Task prompt - An exact reprint of every record below is required, with the pictures left out.

Input material -

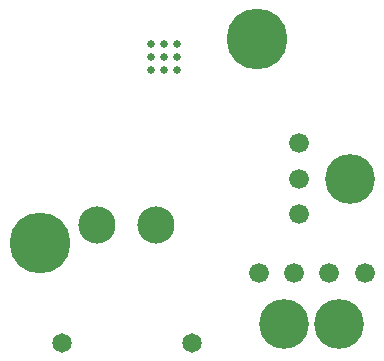
<source format=gbs>
G04*
G04 #@! TF.GenerationSoftware,Altium Limited,Altium Designer,22.0.2 (36)*
G04*
G04 Layer_Color=16711935*
%FSLAX25Y25*%
%MOIN*%
G70*
G04*
G04 #@! TF.SameCoordinates,CF928A09-1532-4027-B1E1-A307E99A3D78*
G04*
G04*
G04 #@! TF.FilePolarity,Negative*
G04*
G01*
G75*
%ADD35C,0.12402*%
%ADD36C,0.06496*%
%ADD37C,0.16591*%
%ADD38C,0.06591*%
%ADD39C,0.20276*%
%ADD40C,0.02559*%
D35*
X31657Y-74315D02*
D03*
X51342D02*
D03*
D36*
X63153Y-113685D02*
D03*
X19847D02*
D03*
D37*
X116000Y-59000D02*
D03*
X93950Y-107500D02*
D03*
X112450D02*
D03*
D38*
X99000Y-70800D02*
D03*
Y-59000D02*
D03*
Y-47200D02*
D03*
X85500Y-90500D02*
D03*
X97300D02*
D03*
X109100D02*
D03*
X120900D02*
D03*
D39*
X85000Y-12500D02*
D03*
X12500Y-80500D02*
D03*
D40*
X49669Y-22831D02*
D03*
Y-18500D02*
D03*
Y-14169D02*
D03*
X54000Y-22831D02*
D03*
Y-18500D02*
D03*
Y-14169D02*
D03*
X58331Y-22831D02*
D03*
Y-18500D02*
D03*
Y-14169D02*
D03*
M02*

</source>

Exercise answer -
<source format=gbs>
G04*
G04 #@! TF.GenerationSoftware,Altium Limited,Altium Designer,22.0.2 (36)*
G04*
G04 Layer_Color=16711935*
%FSLAX25Y25*%
%MOIN*%
G70*
G04*
G04 #@! TF.SameCoordinates,CF928A09-1532-4027-B1E1-A307E99A3D78*
G04*
G04*
G04 #@! TF.FilePolarity,Negative*
G04*
G01*
G75*
%ADD35C,0.12402*%
%ADD36C,0.06496*%
%ADD37C,0.16591*%
%ADD38C,0.06591*%
%ADD39C,0.20276*%
%ADD40C,0.02559*%
D35*
X31657Y-74315D02*
D03*
X51342D02*
D03*
D36*
X63153Y-113685D02*
D03*
X19847D02*
D03*
D37*
X116000Y-59000D02*
D03*
X93950Y-107500D02*
D03*
X112450D02*
D03*
D38*
X99000Y-70800D02*
D03*
Y-59000D02*
D03*
Y-47200D02*
D03*
X85500Y-90500D02*
D03*
X97300D02*
D03*
X109100D02*
D03*
X120900D02*
D03*
D39*
X85000Y-12500D02*
D03*
X12500Y-80500D02*
D03*
D40*
X49669Y-22831D02*
D03*
Y-18500D02*
D03*
Y-14169D02*
D03*
X54000Y-22831D02*
D03*
Y-18500D02*
D03*
Y-14169D02*
D03*
X58331Y-22831D02*
D03*
Y-18500D02*
D03*
Y-14169D02*
D03*
M02*

</source>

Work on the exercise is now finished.